Kerry praised the new Iraqi government of Prime Minister Haidar al-Abadi, which Washington says has the potential to offer the "inclusive" rule across sectarian divides that the former administration of Nuri al-Maliki failed to provide.

But the sectarian stew facing Abadi was underlined when bombs killed 19 people in Baghdad during Kerry's visit.

The Pentagon said the US military had now conducted 154 strikes against IS in Iraq, and destroyed 212 targets, including armed vehicles and weapons systems.

- Poignant -

The plan Obama will lay out on Wednesday will be open-ended and the campaign could outlast his presidency, which ends in January 2017.

"I think the American people need to expect that this is something that will require a sustained commitment," said White House spokesman Josh Earnest.

The address will come at a poignant time -- on the eve of the 13th anniversary of the September 11 attacks, when Islamic radicalism on a mass scale scorched the US homeland for the first time.

Obama, who has seen his personal approval ratings and public confidence in his foreign policy tumble, may seek to exploit a seam of increasingly hawkish public opinion on Syria.

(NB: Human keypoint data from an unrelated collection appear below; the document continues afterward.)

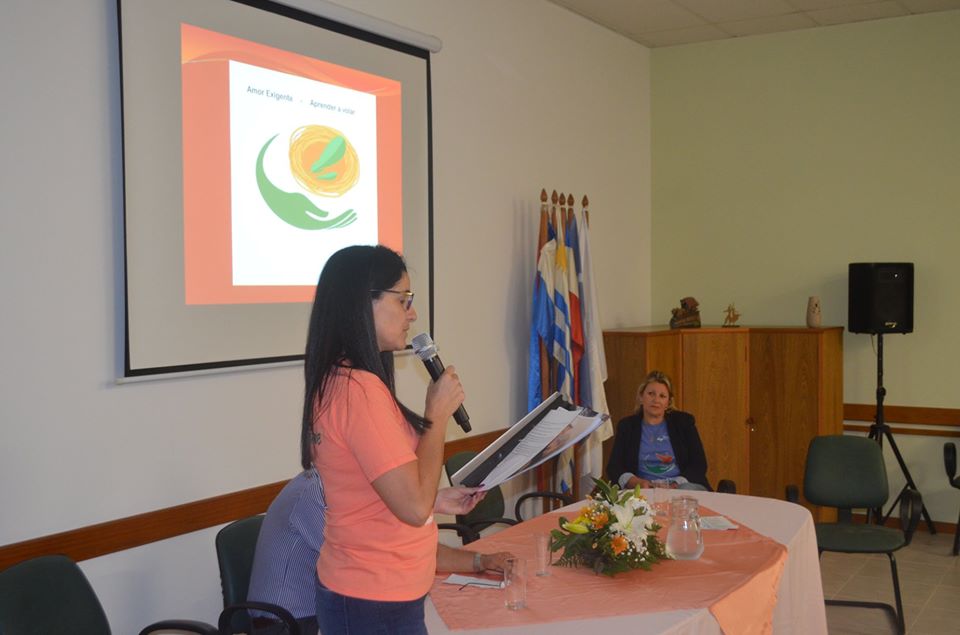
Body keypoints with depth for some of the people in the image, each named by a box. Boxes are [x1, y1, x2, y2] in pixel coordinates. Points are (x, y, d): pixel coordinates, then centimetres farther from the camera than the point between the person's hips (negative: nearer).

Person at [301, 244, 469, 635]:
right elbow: (415, 507, -24)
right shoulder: (358, 389, -24)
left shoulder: (335, 382, 6)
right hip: (376, 604, -9)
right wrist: (438, 413, -15)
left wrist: (440, 500, 16)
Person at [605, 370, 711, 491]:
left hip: (680, 486, 2)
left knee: (689, 490, -34)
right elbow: (613, 467, 6)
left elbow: (699, 464, 7)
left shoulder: (684, 421, 14)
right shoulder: (626, 425, 15)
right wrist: (636, 482, -15)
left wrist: (677, 483, -13)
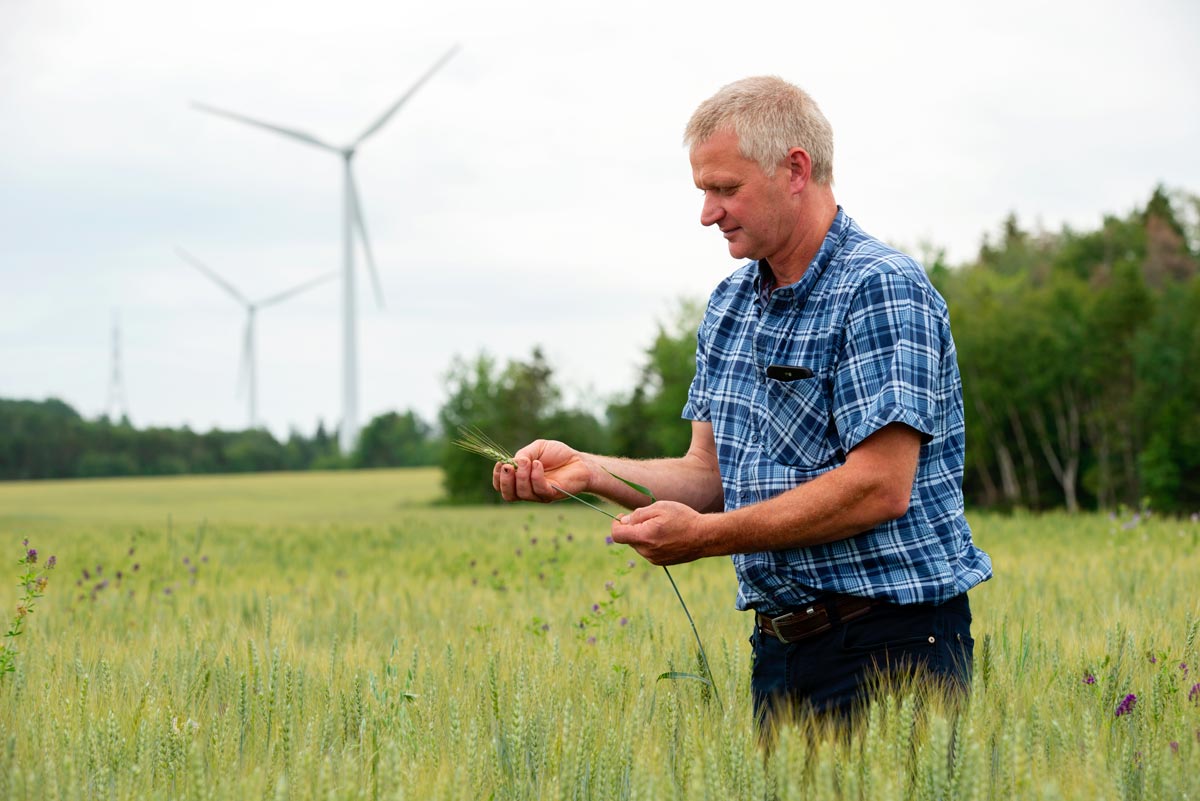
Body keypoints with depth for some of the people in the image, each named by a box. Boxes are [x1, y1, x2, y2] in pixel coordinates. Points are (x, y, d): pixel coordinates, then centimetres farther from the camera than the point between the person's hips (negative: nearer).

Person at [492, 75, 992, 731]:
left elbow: (879, 488, -21)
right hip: (779, 645, 7)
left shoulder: (881, 291, -13)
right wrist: (586, 471, -3)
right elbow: (710, 475, 13)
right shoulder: (730, 304, 13)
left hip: (891, 648, -7)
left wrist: (707, 537, -18)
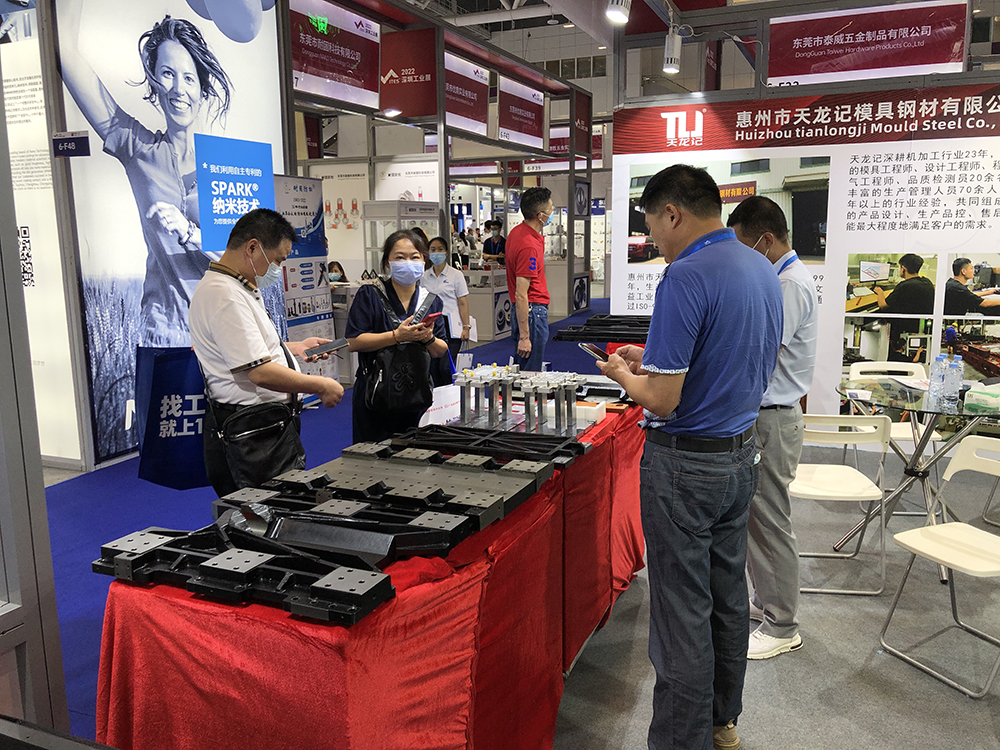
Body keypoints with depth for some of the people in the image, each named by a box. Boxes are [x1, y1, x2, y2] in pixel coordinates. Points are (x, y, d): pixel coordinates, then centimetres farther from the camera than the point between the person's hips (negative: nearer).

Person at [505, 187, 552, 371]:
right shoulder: (529, 246, -23)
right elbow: (521, 295, -25)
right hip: (533, 312, -10)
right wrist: (524, 337, -24)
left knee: (521, 370, 18)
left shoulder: (517, 232, 8)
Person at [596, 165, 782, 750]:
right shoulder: (765, 271, 7)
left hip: (686, 464, -9)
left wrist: (623, 374, -2)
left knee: (682, 612, 3)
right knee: (729, 596, 20)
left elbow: (662, 399, -24)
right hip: (742, 454, 9)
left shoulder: (686, 278, -22)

A new Wall Street Journal/NBC News poll suggests the US public was increasingly hawkish about IS, with two-thirds of those asked saying they backed military operations against the group.

The White House insists that IS, despite having beheaded two US journalists, does not yet pose an imminent threat to the US homeland.

But officials worry the group could eventually send some of its legions of foreign fighters, armed with Western passports, to stage attacks in America.

Obama previewed his speech in a meeting with top congressional leaders on Tuesday, and then Wednesday huddled with defense and intelligence chiefs in the White House Situation Room.

Officials said he believes he has sufficient authority to carry out his new strategy without asking Congress for a new war authorization.

But he wants lawmakers to vote on $500 million in funding for Syrian rebels -- which he first requested in June -- before they leave town soon ahead of November's mid-term elections.

Republicans have used Obama's public deliberation over what to do about IS to drive a narrative that the president is weak and disengaged.

"Our president must understand we are at war and that we must do what it takes, for as long as it takes, to win," hawkish former vice president Dick Cheney said Wednesday.